Saturday, 6 December 2008

I want my habit back

"Songs don't tend to come to you if there's no outlet for them. Because I couldn't get any records out, songs would occasionally come but I knew as soon as we had a contract the floodgates would open". Here, here Joe. Joe Strummer that is, on the voice over for Julian Temple's bio-pic 'The Future is Unwritten'

This sums up how I feel about songwriting. I miss the compulsion I had for it immensely. I want it back. But there is not the 'outlet' so the habit, in thrall to the necessity, is broken.

I wrote songs compulsively from about 15 years of age until my early 30s. I have an archive box full of A6 size note books and hundreds of songs to show for those years. But as soon as the gigs became fewer and further between and the sets of no more than 40 minutes in length, so the need for new material greatly decreased.

I am lucky because I was able to turn my creativity to making paintings. I have done this for the last 5 years, but it is not the same. Not for me. To be honest, I'd rather be under contract to deliver a series of albums. Then I could rekindle the compulsion.

But would I have anything interesting to say? (Of course I would!) Is my best work behind me? Should I continue to play the best of my back-catalogue 'cos no bugger (apart from a few friends) would know? And who'd care if they found out that at 41, I was singing a song I had written at 21? Noel gets away with it.

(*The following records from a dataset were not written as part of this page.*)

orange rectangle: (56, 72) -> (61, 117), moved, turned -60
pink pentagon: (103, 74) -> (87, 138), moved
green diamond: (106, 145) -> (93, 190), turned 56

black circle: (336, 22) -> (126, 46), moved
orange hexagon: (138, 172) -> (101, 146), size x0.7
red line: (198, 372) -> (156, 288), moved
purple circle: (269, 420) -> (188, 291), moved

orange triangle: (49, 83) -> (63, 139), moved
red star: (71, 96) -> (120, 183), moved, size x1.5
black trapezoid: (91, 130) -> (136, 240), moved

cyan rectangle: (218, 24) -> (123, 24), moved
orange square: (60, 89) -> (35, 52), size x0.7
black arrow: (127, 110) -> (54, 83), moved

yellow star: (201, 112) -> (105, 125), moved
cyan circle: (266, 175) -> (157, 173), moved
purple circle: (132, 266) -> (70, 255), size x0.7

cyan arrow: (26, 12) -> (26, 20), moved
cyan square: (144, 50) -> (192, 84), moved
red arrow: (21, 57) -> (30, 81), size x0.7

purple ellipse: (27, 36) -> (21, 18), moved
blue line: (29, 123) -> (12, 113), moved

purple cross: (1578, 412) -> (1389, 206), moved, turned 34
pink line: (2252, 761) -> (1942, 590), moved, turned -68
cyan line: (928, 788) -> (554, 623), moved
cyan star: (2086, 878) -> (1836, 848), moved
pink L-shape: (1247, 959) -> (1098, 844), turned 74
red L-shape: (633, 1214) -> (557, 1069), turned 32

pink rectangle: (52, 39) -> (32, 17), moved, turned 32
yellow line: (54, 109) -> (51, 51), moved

Noel Gallagher (41), in his Guardian Magazine interview with Simon Hattenstone, this weekend, talks about writing songs post-Wonderwall and Don't Look Back in Anger and how this was a time when he was simply "putting out records for the sake of it". This must be a creatively challenging time for successful musicans. You get your 3-5 years at the top and then, apart from the die-hards, people stop caring about what you have to say. You are now rich and out of touch with the people that you touched on the way up. If you are Noel Gallagher, you are also 41. You are married. You are a father. You want to be a responsible one. So there goes your edge. Right?

Well, not necessarily. Because there are mature singers and musicians that creatively appear to make a seamless transition into maturity and settling down. They do this, I think, by dealing with it in their lyrics. And with a less-fickle audience, who continue to be interested in what they have to say. They aren't attempting to sing to the youth. Instead their audience can relate to their songs about the challenges of middle-age. Because there is, of course, still an angst, some anger and fear associated with middle age. I'm thinking of someone like Julian Cope. He managed the transition. I don't know about his latest stuff but in the mid-90s he was singing about his wife and children. He and his music never lost their edge.

Unlike, Julian Cope I'm not making a living from my music. Music slipped a few places from the number one slot it was at for so many years. Like most married men with children, my time is more precious than ever. I do miss the days when all I did, all I wanted or needed to do with a passion was write songs. But writing and thinking about all this has got me to thinking that I'd like to attempt ot focus my creative attention on some songwriting again for a while. In the evenings, when I'm not painting. Regardless of the lack of outlet for new material. Besides, that's just making excuses, right? I could always go and play new songs at open-mic nights, anyway, couldn't I?

So, I'm off to write a song about the fall an institution close to my heart, Woolworths.

1 comment:

Rick Belden said...

That's a great quote from Joe Strummer and so very true in my experience. I'm a poet and when I don't have an outlet for my work, my creative flow just stops dead. In the most extreme case, I didn't write a single poem for 17 years. I've also had the experience more than once, most dramatically at the end of the aforementioned 17-year stretch, of floodgates opening when circumstances changed.

In any case, I can certainly relate to your situation and hope you've made some progress getting your habit back since you wrote this post.